“It smells like death”: Indigenous people in shock after forest fires

Adrienne Jérôme is “heartbroken”. For this indigenous woman, summer will remain synonymous with a “big shock”. Because if Canada suffered the full brunt of the fires, no one paid a price as high as the first peoples.

Often isolated, located in the heart of large forests, these communities see their territories eroded by the flames and their way of life called into question.

“The evacuation in the middle of the night, with the sirens blaring… it was a real shock.

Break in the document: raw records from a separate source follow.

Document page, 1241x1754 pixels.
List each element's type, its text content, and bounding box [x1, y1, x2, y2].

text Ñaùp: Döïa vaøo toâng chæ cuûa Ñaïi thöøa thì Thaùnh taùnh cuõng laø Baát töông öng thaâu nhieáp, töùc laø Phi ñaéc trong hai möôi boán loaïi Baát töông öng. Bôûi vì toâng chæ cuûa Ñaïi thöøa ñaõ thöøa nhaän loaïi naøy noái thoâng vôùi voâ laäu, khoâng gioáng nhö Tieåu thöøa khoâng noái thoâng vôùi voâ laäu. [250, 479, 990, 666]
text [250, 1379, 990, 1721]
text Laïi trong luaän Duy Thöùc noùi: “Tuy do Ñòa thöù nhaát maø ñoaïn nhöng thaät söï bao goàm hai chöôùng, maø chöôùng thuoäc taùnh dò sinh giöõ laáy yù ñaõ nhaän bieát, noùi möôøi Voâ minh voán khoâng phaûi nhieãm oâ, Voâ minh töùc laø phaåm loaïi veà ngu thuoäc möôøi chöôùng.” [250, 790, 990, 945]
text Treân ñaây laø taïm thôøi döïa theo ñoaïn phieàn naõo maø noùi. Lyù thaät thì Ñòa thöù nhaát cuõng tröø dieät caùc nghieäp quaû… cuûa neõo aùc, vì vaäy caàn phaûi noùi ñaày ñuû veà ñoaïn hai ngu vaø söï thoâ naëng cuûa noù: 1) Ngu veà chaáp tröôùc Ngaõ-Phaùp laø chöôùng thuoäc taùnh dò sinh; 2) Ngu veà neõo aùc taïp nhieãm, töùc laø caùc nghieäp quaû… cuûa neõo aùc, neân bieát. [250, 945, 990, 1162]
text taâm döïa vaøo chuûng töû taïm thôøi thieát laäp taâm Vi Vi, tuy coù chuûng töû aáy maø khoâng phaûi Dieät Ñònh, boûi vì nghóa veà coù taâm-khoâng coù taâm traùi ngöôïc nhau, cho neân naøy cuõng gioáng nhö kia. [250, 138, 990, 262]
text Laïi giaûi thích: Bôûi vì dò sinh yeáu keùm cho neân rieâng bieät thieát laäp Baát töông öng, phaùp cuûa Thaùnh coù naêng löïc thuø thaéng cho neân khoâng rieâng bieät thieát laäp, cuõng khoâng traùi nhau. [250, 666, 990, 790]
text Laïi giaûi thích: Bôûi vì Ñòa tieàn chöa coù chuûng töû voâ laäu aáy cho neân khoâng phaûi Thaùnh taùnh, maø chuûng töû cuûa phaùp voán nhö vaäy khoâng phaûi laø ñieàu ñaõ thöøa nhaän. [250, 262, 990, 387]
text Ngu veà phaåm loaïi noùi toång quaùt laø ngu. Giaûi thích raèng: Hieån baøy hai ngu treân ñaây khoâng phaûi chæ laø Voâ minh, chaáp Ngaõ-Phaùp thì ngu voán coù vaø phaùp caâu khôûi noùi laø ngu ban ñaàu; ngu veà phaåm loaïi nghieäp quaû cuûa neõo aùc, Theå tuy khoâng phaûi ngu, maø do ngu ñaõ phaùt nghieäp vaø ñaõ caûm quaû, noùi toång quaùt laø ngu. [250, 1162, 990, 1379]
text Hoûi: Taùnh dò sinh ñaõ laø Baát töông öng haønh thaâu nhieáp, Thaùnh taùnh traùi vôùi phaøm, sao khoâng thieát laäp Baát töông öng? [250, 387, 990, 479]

The children were crying, did not want to leave their mothers,” says the former head of the Lac-Simon community in Quebec.

If the houses of this Anishnabe village were spared by the flames, all that remains of the immense surrounding areas of black spruce, these trees so characteristic of the boreal forest, are blackened skeletons.

“The forest that protects us has disappeared,” notes, moved, this woman, very respected in the village. “It’s our pantry that’s lost. There are no more small game animals, no hares, no partridges and then all the medicinal plants have disappeared,” explains the woman who raised ten children.

The historic fire season forced thousands of Indigenous people to flee their homes. Although they only represent 5% of the Canadian population, they nevertheless constitute nearly one in two evacuees.

Disappeared sacred sites

Fires are now “so dangerous and so fast” that evacuations are increasingly necessary, explains Amy Cardinal Christianson, researcher with the Canadian Forest Service.

However, for them, it is a real heartbreak, she explains, because “there is a lack of confidence in the fact that fire agencies are protecting what the person or the community values ​​​​the most” .

It could be a hunting ground, a ceremonial site or even a herd of cattle, adds this member of the Métis people, one of the original populations of Canada.

“All our activities are linked to the forest. People do not realize the loss that this represents for us, it cannot be measured on a financial level,” explains Lucien Wabanonik, the leader of the community.

“Sacred sites, graves, meeting places have disappeared,” lists this man with slow gestures. “It’s as if our church had disappeared. »

“The fire will return”

This is the first time that the Lac-Simon community has been forced to evacuate due to forest fires. Although the region has been hit by fires in the past, they have never reached this magnitude. Most were triggered by lightning which struck very dry areas in early June.

“It smells like death now,” notes Adrienne Jérôme as she walks through the scorched lands where she is used to hunting small game with other women.

She says she cried for a long time with her sister, thinking about all the animals trapped by the flames. Since then, several ceremonies have been organized to honor them.

In indigenous communities, many are calling for a return to controlled cultural burning, an age-old practice. This technique, suppressed by European settlers, makes it possible to limit the extent that forest fires can take by eliminating part of the vegetation on the ground.

This produces “a mosaic in the landscape, creating or maintaining open grasslands, and favoring forests with lots of hardwoods” which are less likely to burn than softwoods, says Amy Cardinal Christianson.

“We are worried because we know that the fire will come back. The climate is fragile, we have always said it. A major shift must be taken,” believes chef Lucien Wabanonik.

But “today, if we are consulted, we are little listened to,” he regrets.